On season two of "Ancient China From Above," Douglas Flowe adventures through museums, archaeological sites, and mountain ranges to solve ancient Chinese mysteries. The work is part of Flowe’s wider efforts as a public historian.

Douglas Flowe, the Georgie W. Lewis Career Development Professor, will be the first to admit he's not an expert on ancient China but, in 2022, he stepped into the role of co-host of National Geographic’s “Ancient China From Above” docuseries.

Douglas Flowe

Flowe is no stranger to appearing on television or talking about history beyond the classroom. His book "Uncontrollable Blackness: African American Men and Criminality" was published in May 2020, just a few days before the murder of George Floyd. Immediately, he began appearing on news shows to provide historical context on the killing and the widespread protests that followed. Since then, he has appeared on numerous podcasts, news shows, television series — including PBS, The History Channel, Fox, and CNN — and a documentary film on New York City’s Lincoln Center set to premiere in fall 2024.

When National Geographic invited him to travel to China to co-host the second season of “Ancient China From Above,” it was “unlike anything I’ve ever done,” he said. For starters, he arrived in Shanghai amid the country’s “zero-COVID” policy. His first 10 days were spent quarantining in a hotel room, eating delivered food, and undergoing daily swab tests. The show’s topic also wasn’t his area of specialty.
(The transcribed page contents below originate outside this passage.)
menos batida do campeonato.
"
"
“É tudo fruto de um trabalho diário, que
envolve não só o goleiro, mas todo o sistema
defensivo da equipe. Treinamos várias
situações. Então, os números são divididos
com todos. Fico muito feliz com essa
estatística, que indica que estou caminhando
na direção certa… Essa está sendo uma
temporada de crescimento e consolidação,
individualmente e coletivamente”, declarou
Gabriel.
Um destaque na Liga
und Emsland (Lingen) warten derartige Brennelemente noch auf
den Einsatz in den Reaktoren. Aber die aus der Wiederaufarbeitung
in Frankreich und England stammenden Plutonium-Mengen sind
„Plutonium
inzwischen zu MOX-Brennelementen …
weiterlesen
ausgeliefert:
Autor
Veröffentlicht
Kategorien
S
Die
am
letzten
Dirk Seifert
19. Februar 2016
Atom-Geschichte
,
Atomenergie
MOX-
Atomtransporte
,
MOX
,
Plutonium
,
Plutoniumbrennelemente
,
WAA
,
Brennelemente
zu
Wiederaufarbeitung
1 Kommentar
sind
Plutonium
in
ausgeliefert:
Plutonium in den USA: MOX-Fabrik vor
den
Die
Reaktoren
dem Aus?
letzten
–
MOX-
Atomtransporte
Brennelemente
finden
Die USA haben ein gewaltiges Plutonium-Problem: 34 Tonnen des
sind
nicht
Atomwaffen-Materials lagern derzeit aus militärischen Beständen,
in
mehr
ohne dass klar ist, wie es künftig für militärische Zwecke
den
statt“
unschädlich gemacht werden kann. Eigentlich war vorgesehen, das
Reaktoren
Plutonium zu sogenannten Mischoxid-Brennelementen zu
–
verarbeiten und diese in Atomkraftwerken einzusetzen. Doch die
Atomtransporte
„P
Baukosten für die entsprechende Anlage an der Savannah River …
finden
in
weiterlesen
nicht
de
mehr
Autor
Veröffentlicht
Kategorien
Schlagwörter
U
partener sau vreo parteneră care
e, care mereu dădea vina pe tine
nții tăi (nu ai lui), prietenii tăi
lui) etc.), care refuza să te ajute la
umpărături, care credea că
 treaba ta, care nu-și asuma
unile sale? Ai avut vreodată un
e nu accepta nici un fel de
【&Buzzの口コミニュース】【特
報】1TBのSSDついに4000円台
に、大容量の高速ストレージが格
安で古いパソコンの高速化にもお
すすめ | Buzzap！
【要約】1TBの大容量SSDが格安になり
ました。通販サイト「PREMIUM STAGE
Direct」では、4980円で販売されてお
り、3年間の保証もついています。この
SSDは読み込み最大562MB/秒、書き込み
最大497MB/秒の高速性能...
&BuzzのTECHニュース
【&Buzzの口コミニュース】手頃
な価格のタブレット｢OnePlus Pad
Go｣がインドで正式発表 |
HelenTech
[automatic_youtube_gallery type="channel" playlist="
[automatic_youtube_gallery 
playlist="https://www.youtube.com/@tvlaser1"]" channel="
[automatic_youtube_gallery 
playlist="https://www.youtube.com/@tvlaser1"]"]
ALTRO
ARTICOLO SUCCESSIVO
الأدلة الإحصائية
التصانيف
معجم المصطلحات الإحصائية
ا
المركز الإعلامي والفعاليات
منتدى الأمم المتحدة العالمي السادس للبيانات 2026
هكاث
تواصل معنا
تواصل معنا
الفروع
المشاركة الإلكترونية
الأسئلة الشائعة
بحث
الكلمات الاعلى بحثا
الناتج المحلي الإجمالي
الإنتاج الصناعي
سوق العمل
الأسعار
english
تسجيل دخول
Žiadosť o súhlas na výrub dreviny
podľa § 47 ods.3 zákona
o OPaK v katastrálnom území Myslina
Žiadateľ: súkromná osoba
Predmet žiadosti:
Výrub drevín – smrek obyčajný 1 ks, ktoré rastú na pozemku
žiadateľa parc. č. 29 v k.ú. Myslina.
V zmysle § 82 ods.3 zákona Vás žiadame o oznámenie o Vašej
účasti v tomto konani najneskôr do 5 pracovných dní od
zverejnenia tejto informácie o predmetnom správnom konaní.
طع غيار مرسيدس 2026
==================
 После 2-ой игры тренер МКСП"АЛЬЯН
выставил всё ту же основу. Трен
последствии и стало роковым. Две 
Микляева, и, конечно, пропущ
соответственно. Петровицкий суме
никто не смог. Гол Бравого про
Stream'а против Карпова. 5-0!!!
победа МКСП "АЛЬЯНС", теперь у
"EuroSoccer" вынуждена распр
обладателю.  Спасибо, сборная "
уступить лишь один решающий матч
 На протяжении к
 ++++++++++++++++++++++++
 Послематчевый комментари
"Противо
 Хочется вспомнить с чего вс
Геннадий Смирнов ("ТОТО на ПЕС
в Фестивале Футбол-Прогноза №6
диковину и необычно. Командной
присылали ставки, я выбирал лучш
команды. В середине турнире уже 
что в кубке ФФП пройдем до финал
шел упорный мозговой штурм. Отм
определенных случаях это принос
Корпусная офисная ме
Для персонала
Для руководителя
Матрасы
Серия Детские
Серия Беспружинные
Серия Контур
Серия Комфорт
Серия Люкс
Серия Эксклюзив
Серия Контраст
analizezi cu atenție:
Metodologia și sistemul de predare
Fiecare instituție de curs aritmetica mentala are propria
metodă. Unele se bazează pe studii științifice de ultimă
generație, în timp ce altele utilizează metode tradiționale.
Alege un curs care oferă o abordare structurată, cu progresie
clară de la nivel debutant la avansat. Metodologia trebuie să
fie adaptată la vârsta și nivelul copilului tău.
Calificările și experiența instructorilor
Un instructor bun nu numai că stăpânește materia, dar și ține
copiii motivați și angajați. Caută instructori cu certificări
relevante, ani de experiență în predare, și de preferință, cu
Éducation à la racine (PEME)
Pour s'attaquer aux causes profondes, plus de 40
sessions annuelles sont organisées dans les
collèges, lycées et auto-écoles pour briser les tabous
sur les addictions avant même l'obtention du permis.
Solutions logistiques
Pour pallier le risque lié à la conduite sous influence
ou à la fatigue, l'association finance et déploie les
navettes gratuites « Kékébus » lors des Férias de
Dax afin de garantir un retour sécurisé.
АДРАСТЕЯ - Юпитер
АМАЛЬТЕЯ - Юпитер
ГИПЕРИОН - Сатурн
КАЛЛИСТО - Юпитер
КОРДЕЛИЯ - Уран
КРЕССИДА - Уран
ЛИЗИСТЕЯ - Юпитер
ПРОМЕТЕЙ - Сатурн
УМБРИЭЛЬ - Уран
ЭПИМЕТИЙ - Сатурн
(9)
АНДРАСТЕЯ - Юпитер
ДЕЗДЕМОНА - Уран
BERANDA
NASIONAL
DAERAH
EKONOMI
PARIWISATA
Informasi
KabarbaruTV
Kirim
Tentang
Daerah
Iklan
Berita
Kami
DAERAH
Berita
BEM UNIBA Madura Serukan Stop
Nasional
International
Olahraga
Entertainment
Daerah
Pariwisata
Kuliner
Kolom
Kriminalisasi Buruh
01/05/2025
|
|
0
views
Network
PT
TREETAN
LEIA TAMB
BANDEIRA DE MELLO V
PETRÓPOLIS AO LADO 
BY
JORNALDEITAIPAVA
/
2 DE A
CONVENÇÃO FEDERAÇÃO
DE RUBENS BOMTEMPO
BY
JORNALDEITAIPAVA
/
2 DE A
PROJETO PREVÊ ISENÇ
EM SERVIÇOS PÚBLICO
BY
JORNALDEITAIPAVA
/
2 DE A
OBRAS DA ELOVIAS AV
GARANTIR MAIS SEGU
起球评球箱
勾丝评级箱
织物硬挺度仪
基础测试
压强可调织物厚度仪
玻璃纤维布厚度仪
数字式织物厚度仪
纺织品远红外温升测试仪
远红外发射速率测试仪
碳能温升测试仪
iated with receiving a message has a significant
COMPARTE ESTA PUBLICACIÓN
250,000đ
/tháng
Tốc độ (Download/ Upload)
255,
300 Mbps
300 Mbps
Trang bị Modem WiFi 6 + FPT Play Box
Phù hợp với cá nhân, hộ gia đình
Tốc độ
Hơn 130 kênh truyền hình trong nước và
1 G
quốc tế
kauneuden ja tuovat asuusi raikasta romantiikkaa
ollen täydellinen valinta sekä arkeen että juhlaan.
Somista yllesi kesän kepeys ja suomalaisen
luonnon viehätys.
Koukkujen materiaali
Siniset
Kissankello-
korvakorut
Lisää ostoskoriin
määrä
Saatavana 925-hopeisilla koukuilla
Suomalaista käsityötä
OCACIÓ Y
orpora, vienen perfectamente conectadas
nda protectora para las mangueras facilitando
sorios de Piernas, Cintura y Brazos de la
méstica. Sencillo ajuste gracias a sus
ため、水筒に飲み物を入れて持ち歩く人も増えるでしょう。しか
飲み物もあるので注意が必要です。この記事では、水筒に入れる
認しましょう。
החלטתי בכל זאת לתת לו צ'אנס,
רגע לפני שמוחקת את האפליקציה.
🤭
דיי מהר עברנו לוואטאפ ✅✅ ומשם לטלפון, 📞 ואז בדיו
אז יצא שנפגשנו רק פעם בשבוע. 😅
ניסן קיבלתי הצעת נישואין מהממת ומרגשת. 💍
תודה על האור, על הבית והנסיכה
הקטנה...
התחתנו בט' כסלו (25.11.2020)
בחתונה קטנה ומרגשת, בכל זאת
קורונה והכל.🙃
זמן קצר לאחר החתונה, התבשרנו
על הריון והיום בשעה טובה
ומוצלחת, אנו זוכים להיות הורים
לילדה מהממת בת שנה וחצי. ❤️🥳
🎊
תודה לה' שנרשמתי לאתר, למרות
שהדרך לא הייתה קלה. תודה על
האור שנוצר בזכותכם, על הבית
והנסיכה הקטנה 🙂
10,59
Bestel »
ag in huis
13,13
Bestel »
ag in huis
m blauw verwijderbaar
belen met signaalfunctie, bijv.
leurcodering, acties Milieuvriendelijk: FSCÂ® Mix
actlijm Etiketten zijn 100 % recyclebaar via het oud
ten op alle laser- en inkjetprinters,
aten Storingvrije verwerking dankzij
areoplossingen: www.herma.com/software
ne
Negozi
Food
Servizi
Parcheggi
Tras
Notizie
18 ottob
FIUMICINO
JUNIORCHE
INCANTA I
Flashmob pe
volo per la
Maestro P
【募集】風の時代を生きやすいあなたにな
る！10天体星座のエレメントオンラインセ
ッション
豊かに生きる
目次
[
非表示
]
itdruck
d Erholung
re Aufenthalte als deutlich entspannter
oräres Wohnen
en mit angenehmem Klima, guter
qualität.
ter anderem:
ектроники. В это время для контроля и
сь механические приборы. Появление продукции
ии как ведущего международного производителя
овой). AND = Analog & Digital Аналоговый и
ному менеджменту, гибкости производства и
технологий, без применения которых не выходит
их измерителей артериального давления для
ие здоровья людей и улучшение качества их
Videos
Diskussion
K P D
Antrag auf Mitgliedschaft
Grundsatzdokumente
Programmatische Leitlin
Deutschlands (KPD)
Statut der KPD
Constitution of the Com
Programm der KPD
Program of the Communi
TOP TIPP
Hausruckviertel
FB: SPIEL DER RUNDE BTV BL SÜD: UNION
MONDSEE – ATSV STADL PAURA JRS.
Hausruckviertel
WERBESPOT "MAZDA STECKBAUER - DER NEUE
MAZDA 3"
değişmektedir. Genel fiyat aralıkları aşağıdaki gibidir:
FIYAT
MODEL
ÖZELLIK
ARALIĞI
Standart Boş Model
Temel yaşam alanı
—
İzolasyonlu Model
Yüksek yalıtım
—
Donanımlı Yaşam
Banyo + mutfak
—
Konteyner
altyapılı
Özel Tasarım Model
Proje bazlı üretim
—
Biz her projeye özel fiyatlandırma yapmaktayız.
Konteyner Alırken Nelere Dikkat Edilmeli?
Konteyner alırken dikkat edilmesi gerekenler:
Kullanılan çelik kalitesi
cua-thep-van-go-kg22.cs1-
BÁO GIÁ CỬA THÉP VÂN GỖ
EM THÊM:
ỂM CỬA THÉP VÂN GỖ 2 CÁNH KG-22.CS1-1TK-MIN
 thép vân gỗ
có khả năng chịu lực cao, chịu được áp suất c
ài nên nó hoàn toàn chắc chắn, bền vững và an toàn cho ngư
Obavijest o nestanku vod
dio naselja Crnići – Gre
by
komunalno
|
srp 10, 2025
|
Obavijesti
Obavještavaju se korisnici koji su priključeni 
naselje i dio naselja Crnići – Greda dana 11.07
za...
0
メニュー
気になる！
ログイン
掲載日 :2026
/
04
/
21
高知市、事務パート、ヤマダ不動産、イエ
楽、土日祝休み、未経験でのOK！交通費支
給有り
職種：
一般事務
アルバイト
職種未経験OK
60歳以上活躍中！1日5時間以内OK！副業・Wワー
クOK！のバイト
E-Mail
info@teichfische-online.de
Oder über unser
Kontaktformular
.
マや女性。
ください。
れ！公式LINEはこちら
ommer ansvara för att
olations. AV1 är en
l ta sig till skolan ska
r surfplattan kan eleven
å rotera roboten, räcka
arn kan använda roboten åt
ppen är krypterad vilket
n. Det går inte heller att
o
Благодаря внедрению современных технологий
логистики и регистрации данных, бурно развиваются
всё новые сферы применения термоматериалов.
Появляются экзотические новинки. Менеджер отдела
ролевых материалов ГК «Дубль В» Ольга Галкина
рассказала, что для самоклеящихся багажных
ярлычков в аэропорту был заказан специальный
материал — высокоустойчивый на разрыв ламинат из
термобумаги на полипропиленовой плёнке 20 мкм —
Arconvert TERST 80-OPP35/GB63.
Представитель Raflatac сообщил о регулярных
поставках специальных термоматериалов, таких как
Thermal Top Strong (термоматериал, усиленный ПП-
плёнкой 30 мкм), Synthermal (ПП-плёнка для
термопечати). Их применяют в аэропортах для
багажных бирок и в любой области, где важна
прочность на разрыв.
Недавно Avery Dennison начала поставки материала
As a boy, Flowe wanted to study ancient history — he dreamed of being a field archeologist who could step into the classroom in a tweed suit like Indiana Jones in “Raiders of the Lost Ark” — but he eventually chose to specialize in African American history, crime, and the carceral state. National Geographic producers casting for the show's co-host wanted someone familiar with history and historical methods who wasn’t already an expert on ancient China. “They wanted someone to play the role of an elevated audience member,” Flowe said.

In the series, Flowe acts as something of a stand-in for viewers, asking the questions they might have. For nearly a month after his initial quarantine, he journeyed across western China with a film crew visiting some of the country’s most interesting historical sites and less-traveled cities. Each day included trying different regional cuisines (such as crickets and duck blood), navigating strict COVID policies, and having novel experiences such as walking among the famous terracotta warriors.

One memorable day brought the crew to Sanxingdui, a Bronze Age site in the city of Guanghan in the Sichuan province. There, Flowe watched as an archaeologist reached into the mouth of a bronze figure she’d just dug from the ground, pulling a piece of jade from its mouth. “It’s likely the first time that jade has seen the light of day since it was placed underground three millennia ago,” he said.

Series director Arthur Jones and Flowe (right) in Guanghan

He also recalled a treacherous hike up the side of a mountain to a cinnabar cave in Shaanxi province. The team was looking for details about the reign of the First Qin Emperor, Qinshihuang, who ruled in the 3rd century BCE. “We were supposed to walk 15 minutes to the site, and it ended up being over an hour,” Flowe said. “It was a beautiful and harrowing ascent, and, by the time we went back, it was completely dark.”

Over the years, Flowe has come to embrace his role as a public historian. He said it’s important for his students and the public to understand how history works. “It’s an investigation,” Flowe explained, “one that requires creativity.” He appreciates that “Ancient China From Above” showcases historical methods, stitching together information to create a story. “Forming a narrative and understanding its implications is a far more important function of history than the regurgitation of facts.”

Season two of "Ancient China From Above” will be available on the National Geographic Channel and Disney+ later this year.